When Zachary shut off the lights, everything disappeared for a moment. Kristin waited for her eyes to adjust to the moonlight, but her recalcitrant rescuer immediately got out of the Jeep and started moving around in the darkness.
“I don’t see why we have to take horses,” Kristin reasoned as she lowered herself delicately to the running board and then the ground, “when we have a perfectly good Jeep.”
“There are some places,” Zachary told her, untying one of the nickering, restless animals, “where only a horse can go.” He handed her the reins, and Kristin stood there looking at him, shivering. She hadn’t been in the saddle since she was five years old and staying with her mother’s parents while Alice and Kenyan put the embassy in order. Her grandfather had taken her for a pony ride at the beach.

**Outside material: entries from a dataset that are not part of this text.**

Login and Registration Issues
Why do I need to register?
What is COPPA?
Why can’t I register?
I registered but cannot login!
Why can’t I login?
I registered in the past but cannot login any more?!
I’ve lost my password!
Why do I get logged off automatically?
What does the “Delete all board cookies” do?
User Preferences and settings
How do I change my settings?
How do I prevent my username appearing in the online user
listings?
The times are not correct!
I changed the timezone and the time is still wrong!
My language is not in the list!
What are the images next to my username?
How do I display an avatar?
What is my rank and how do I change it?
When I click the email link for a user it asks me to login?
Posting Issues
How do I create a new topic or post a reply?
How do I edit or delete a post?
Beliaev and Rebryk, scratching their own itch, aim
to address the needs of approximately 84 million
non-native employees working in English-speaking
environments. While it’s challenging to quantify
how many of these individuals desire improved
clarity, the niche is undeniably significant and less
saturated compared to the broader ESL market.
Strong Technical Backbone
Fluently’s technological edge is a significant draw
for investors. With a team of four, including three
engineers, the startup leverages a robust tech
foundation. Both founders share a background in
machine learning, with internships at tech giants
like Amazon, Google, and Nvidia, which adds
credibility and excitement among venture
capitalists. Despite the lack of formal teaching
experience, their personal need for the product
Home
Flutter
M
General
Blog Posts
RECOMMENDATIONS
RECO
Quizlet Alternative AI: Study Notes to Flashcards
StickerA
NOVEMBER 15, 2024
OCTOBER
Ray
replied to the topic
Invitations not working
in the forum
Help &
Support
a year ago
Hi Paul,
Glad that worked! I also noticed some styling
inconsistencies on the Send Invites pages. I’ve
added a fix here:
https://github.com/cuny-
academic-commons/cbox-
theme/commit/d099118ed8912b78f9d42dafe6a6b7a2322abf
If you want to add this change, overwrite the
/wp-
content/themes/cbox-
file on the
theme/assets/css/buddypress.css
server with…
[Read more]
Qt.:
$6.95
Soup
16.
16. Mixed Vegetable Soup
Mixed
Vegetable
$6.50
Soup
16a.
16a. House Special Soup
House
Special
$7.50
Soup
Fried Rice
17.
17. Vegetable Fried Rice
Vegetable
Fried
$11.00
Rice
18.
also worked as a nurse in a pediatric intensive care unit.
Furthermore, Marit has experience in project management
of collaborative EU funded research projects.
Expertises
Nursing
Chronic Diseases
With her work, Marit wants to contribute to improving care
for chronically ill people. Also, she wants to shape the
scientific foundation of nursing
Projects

Without her having to say she was cold, Zachary brought a fleecy jacket from one of the packs and handed it to her, along with a pair of sturdy boots and heavy socks. Only then did she realize she’d been barefoot through the escape from the palace.
With a little shake of her head, Kristin dropped the reins and sat down on a nearby stump to put on the socks and boots. Between those clodhoppers and her ill-fitting, scratchy cotton pajamas, she’d be a sight.
Zachary snatched back the reins and held them impatiently while she prepared to travel.